好きな理由その② 枠組みと大胆な構図や対比が好き  

ミュシャは、優美な絵柄とは対照に、ポスター製作においては、縦のラインを強調したり、複数のアイテムを対比して配置するなど、大胆かつ効果的な構図を多用しています。演劇のポスターは、当時、劇場の外や街路に円筒状の柱を設置し、公開のたびに貼り替えられていたそうです。その目的から、訴求力のあるデザインで人々の注目を集め、かつ定型のサイズのなかで最大の効果をもたらさなければならない命題を常に求められていたことでしょう。枠組みや制約のなかで固有の芸術性を最大限に発揮するミュシャの姿に私はグッと心を持って行かれたのです。

好きな理由その③ 図案化、シンボライズされたデザインと装飾

また、ミュシャは、草花や魚などをモチーフに、食器、照明といった日用品やテキスタイルのデザインも手掛けました。モチーフの単純化や強調されたデザインに見てとれる才能のきらめきや独自性。芸術と日常の物とを組み合わせる「用の美」に価値を見出した点もまた魅力のひとつです。また、デザイン=象徴化のなかにモチーフの価値、本質を端的に注ぎ込める秀逸さも見事です。ミュシャは絵の中の世界に留まらず、生活そのものを価値あるものとし芸術の域にまで昇華させたかったのかもしれません。

好きな理由その④曲線と構造、夢想と主題、大衆と芸術 対立概念の統合

麗しく優美な女性の佇まいとミュシャの固有性を示す大胆な構成。相反する対立概念が一枚の絵画に内包されている。ミュシャの作品を俯瞰してみるとそのような印象を私は感じ取ります。芸術というものは、一つの作品世界のなかで、対立する異なる概念同士を組み合わせ、その上位の概念や新しい価値を創造する所業を指すものなのかもしれません。善と悪、愛と憎しみ、聖と邪、人が避けることの出来ない深い業をも包み込み、更なる高みを目指してゆく。芸術とはそういった矛盾を孕むものに対する統合、いえ、挑戦のようにすら見えてきました。ミュシャの作品を鑑賞していると不思議とそのような事を感じずにはいられません。
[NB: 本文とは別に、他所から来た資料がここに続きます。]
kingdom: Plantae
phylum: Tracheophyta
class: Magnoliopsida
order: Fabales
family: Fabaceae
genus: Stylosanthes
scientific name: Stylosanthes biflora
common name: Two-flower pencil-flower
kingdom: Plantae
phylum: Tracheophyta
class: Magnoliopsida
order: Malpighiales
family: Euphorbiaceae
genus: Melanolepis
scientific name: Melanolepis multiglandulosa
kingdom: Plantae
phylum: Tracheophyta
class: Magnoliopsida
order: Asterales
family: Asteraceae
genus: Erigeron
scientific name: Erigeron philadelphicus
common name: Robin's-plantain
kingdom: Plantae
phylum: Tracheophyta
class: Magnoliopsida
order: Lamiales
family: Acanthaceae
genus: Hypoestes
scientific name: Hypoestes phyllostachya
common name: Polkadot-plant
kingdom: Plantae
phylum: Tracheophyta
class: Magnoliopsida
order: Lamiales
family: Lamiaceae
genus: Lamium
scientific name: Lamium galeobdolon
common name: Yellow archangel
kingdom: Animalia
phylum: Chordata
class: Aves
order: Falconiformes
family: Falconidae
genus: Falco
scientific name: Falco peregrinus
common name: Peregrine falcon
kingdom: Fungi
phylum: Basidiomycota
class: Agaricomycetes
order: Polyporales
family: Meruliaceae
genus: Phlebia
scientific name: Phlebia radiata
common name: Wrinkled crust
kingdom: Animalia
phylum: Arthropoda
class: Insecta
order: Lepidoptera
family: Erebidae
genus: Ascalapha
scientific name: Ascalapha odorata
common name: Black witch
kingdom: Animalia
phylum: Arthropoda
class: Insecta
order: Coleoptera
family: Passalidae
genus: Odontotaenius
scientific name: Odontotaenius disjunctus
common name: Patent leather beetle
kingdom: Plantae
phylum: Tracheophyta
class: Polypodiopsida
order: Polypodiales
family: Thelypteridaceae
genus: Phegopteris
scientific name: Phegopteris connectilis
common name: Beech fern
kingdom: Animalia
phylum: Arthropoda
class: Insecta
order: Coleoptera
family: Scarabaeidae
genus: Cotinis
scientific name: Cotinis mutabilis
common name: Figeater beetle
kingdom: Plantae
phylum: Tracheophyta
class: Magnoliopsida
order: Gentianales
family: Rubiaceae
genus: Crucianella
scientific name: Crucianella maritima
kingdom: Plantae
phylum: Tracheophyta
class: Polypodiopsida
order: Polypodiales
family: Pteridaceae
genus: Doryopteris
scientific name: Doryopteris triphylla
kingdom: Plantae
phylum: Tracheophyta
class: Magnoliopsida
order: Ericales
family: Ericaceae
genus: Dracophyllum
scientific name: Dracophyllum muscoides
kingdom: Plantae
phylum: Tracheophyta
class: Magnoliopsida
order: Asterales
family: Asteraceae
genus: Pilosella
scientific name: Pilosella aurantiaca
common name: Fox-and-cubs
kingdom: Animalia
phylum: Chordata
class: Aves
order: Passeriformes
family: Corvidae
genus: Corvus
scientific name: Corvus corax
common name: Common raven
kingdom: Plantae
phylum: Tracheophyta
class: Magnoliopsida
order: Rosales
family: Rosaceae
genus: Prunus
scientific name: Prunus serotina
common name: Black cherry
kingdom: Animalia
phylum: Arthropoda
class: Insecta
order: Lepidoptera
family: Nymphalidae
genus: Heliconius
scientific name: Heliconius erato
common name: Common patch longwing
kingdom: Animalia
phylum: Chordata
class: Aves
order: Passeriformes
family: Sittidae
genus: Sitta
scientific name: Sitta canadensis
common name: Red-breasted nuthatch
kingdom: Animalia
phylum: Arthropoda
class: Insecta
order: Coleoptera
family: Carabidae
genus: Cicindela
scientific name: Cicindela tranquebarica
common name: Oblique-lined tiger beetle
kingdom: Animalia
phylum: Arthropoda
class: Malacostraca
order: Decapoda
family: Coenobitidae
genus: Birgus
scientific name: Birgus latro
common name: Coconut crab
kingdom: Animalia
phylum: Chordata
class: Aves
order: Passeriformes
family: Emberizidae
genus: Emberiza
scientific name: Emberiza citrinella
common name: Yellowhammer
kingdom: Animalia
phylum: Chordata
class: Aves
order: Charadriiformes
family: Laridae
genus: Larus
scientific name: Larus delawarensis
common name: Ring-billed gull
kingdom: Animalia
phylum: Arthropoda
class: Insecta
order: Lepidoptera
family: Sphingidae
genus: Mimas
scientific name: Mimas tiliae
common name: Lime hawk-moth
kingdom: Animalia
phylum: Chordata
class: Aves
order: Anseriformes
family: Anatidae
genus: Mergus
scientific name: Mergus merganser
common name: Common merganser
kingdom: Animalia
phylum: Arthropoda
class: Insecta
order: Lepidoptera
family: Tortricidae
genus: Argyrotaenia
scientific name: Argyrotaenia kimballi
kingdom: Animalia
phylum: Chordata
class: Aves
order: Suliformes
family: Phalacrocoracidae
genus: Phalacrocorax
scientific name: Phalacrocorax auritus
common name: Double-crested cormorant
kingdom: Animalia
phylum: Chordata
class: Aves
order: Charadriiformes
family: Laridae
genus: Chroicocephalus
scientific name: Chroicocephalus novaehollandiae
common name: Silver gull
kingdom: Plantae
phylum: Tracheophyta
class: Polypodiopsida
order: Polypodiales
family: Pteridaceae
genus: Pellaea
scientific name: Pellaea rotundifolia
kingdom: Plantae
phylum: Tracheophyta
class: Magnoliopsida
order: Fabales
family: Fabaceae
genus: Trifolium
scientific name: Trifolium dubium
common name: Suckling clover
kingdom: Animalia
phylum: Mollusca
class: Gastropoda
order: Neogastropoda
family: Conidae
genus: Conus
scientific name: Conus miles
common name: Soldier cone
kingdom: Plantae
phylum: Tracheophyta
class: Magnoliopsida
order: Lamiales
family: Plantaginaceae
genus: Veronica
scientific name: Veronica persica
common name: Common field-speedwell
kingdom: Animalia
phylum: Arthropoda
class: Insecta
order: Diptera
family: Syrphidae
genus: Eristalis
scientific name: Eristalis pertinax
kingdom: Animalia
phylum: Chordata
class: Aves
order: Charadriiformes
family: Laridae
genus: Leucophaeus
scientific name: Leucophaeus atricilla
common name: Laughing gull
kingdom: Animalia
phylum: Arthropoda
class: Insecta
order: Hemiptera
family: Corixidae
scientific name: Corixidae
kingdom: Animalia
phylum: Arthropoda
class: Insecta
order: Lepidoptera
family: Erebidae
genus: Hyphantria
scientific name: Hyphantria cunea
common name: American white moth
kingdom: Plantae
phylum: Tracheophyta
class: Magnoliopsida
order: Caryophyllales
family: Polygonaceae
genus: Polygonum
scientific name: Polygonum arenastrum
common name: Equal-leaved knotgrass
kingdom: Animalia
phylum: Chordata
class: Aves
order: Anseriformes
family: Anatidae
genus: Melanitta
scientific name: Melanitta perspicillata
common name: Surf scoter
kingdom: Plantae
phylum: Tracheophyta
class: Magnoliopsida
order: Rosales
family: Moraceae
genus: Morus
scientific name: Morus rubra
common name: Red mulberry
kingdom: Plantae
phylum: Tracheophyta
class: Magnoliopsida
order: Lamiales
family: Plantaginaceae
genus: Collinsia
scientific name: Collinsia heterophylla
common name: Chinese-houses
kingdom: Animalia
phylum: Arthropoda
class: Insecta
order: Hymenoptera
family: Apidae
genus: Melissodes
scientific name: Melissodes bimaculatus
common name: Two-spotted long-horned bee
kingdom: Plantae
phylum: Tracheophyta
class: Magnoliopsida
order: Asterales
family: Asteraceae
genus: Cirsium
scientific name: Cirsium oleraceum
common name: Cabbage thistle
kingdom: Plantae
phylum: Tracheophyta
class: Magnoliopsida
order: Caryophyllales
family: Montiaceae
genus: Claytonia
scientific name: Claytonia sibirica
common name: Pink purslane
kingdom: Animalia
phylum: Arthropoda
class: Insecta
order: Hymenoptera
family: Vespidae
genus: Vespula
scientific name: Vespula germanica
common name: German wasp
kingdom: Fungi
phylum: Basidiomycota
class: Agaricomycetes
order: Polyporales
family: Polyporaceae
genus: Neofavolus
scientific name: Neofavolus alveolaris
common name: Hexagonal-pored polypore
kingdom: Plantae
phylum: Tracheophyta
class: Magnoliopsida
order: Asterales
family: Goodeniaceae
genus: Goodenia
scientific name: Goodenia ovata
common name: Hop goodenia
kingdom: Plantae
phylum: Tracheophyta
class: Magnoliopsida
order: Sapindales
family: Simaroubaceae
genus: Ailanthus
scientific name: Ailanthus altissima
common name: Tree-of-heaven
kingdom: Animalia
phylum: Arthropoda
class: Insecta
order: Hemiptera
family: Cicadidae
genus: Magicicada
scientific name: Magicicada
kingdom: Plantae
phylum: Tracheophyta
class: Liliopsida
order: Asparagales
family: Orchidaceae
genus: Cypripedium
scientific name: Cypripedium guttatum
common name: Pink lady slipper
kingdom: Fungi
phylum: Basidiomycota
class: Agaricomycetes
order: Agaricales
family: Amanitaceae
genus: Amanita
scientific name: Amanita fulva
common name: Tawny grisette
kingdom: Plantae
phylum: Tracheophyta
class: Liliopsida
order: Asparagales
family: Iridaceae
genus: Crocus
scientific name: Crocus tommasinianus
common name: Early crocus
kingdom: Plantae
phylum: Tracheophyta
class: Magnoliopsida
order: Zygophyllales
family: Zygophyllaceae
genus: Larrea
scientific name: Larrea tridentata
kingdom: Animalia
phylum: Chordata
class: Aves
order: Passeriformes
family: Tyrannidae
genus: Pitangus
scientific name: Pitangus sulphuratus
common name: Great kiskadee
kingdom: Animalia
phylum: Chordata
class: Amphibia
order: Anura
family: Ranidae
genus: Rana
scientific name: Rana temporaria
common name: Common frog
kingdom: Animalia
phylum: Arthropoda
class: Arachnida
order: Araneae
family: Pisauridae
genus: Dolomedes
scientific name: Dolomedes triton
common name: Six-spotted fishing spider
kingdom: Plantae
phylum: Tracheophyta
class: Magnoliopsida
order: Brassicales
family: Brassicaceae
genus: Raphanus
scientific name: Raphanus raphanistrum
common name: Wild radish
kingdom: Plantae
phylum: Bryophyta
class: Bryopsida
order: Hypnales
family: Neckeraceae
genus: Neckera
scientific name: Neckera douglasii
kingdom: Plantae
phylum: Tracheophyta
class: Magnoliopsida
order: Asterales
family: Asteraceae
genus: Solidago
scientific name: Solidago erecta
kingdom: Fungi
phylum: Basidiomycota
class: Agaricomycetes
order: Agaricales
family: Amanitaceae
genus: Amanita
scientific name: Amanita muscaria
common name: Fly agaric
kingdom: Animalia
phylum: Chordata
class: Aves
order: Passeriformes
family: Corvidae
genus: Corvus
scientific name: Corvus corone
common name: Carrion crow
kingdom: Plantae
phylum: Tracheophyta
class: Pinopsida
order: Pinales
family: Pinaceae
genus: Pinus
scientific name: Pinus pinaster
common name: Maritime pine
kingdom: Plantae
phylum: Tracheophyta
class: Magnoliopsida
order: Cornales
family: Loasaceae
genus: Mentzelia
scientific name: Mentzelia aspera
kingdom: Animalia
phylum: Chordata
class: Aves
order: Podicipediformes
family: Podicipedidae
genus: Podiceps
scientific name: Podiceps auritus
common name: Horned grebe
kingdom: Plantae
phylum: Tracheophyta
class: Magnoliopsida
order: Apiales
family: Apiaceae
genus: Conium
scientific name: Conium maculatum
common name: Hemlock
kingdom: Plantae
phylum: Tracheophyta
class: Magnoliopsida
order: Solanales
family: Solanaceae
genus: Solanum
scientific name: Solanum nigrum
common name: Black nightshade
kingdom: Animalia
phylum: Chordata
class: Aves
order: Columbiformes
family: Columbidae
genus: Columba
■ミュシャに内在する強い信念と深い愛情に傾倒するINTJの私

最後に、ミュシャの芸術の在り方を考えていると、美しい作品を生み出す強い信念と祖国チェコの独立と繁栄を祈る精神の崇高さが、ミュシャの固有の芸術性を長きにわたり駆動させた原動力そのものであったのではないかと思うようになりました。ミュシャは、当時のパリの華やかさに目もくれない実直な働き者、身近な人を大切にする地に足の着いた人物であったそうです。世界に対する個人の姿勢の有り様を含め、私はアルフォンス・ミュシャが好きなのだと思います。                

■INTJの芸術の楽しみ方

相変わらず思い込み強めではありますが「好きな画家」という主題でざっくり考察してみました。INTJの芸術との接し方の特徴として、作品世界を創り上げる枠組みや構造に着目し、その構造を自分なりの概念に落とし込むことを楽しんだり、芸術家が活躍したその時代背景や画家個人の生い立ちを辿り、様々な事象と観念づけながら鑑賞することを好むのかなと何となく思いました。              

以上、長文のところお目通しをいただき有難うございました。